At the end of the event, Gwendoline Ruais crowned Queenierich Rehman as Miss World Philippines 2012. Mary Ann Misa was named as First Princess, Vanessa Ammann as Second Princess, April Love Jordan as Third Princess, and Brenna Cassandra Gamboa as Fourth Princess.

==Results==
- Color key
- The contestant was a semi-finalist in an international pageant.

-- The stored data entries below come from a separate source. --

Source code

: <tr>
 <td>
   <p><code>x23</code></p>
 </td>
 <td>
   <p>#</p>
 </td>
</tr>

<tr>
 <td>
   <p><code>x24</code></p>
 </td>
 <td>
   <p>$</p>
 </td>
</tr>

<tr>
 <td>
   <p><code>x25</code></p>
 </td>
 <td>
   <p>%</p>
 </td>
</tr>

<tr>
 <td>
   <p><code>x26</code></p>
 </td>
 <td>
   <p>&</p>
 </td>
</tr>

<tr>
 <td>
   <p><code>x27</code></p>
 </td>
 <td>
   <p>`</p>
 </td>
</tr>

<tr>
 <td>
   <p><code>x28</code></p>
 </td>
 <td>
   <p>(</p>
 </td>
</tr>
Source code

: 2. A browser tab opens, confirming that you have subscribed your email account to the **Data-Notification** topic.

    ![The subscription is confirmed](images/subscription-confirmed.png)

| Placement | Contestant | International Placement |
| Miss World Philippines 2012 | #22 – Queenierich Rehman; | Top 15 – Miss World 2012 |
| 1st Princess | #13 – Mary Ann Misa; |
| 2nd Princess | #02 – Vanessa Claudine Ammann; |
| 3rd Princess | #17 – April Love Jordan; |
| 4th Princess | #16 – Brenna Cassandra Gamboa; |
| Top 12 | #01 – Kay Wigand; #05 – Carla Jenina Lizardo; #11 – Vania Valiry Vispo; #12 – Paulina Eliseef; #14 – Mariver Ocampo; #18 – Rufaida Babudin; #19 – Loraine de Guzman; |

=== Special awards ===

| Award | Contestant | Ref. |
| Best in Long Gown | #17 – April Love Jordan; |  |
| Best in Swimwear | #22 – Queenierich Rehman; |
| Miss Photogenic | #22 – Queenierich Rehman; |
| Miss Talent | #22 – Queenierich Rehman; |
| Miss Friendship | #2 – Vanessa Claudine Ammann; |
| Best in Fashion Runway | #16 – Brenna Cassandra Gamboa; |
| Miss Manila Hotel | #17 – April Love Jordan; |
| Miss OraCare | #17 – April Love Jordan; |
| Miss Philippine Prudential | #22 – Queenierich Rehman; |
| Miss World Traveler | #22 – Queenierich Rehman; |
| Miss Laguna World | #2 – Vanessa Claudine Ammann; |
| Miss Manny O' Wine | #16 – Brenna Cassandra Gamboa; |
| Smart People's Choice | #11 – Vania Valiry Vispo; |
| Miss Olay | #2 – Vanessa Claudine Ammann; |
| Miss Pantene | #22 – Queenierich Rehman; |
| Miss AMAzing Beauty and Brains | #22 – Queenierich Rehman; |
| Miss Myphone | #2 – Vanessa Claudine Ammann; |

== Judges ==

- Lorna Tolentino – Actress
- James Younghusband – Professional football player
- Ramon “Bong” Revilla Jr. – Incumbent Senator of the Philippines
- Juan Edgardo Angara – Aurora Representative
- Jorge Estregan Ejercito Jr. – Governor of Laguna
- Jose David Lina Jr. – Former Senator of the Philippines and current president of the Manila Hotel

==Contestants==
25 contestants competed for the title.

| No. | Contestant | Age | Hometown |
|---|---|---|---|
| 1 | Kay Wigand | 19 | Puerto Galera |
| 2 | Vanessa Claudine Ammann | 23 | Lapu-Lapu |
| 3 | Rosheila Tungol | 24 | Angeles |
| 4 | Mariz Ong | 20 | Echague |
| 5 | Carla Jenina Lizardo | 22 | Pasig |
| 6 | Paula Rich Bartolome | 21 | Santa Cruz |
| 7 | Maria Teresita Baccay | 21 | Cabanatuan |
| 8 | Maham Ahmed | 17 | San Carlos |
| 9 | Rizzini Alexis Gomez † | 21 | Cordova |
| 10 | Larah Grace Lacap | 18 | Batasan Hills |
| 11 | Vania Valiry Vispo | 24 | Pasig |
| 12 | Paulina Eliseeff | 20 | Quezon City |
| 13 | Mary Ann Ross Misa | 23 | Parañaque |
| 14 | Mariver Ocampo | 19 | Paombong |
| 15 | Daphne Tanya Molenaar | 17 | Bacolod |
| 16 | Brenna Cassandra Gamboa | 22 | Laurel |
| 17 | April Love Jordan † | 23 | Tondo |
| 18 | Rufaida Babudin | 20 | Palawan |
| 19 | Marie Loraine Diane De Guzman | 24 | Santa Mesa |
| 20 | Kaye Michelle Agnes | 24 | Sorsogon |
| 21 | Fer Mary Baliquig | 20 | Tagbilaran |
| 22 | Queenierich Rehman | 23 | Las Piñas |
| 23 | Lara Lee Sarino | 21 | Negros Occidental |
| 24 | Natacha Kristel Peugniez | 17 | Muntinlupa |
| 25 | Maria Danna Javier | 19 | Malabon |

== Notes ==

=== Post-pageant notes ===

- Queenierich Rehman competed at the Miss World 2012 pageant in Ordos where she finished as a Top 15 semifinalist.
- Rizzini Alexis Gomez competed at Mutya ng Pilipinas 2012 where she won the Mutya ng Pilipinas-Tourism 2012 title. She competed at the Miss Tourism International 2012 pageant in Malaysia and won the international crown. On October 13, 2015, Gomez died due to lung cancer.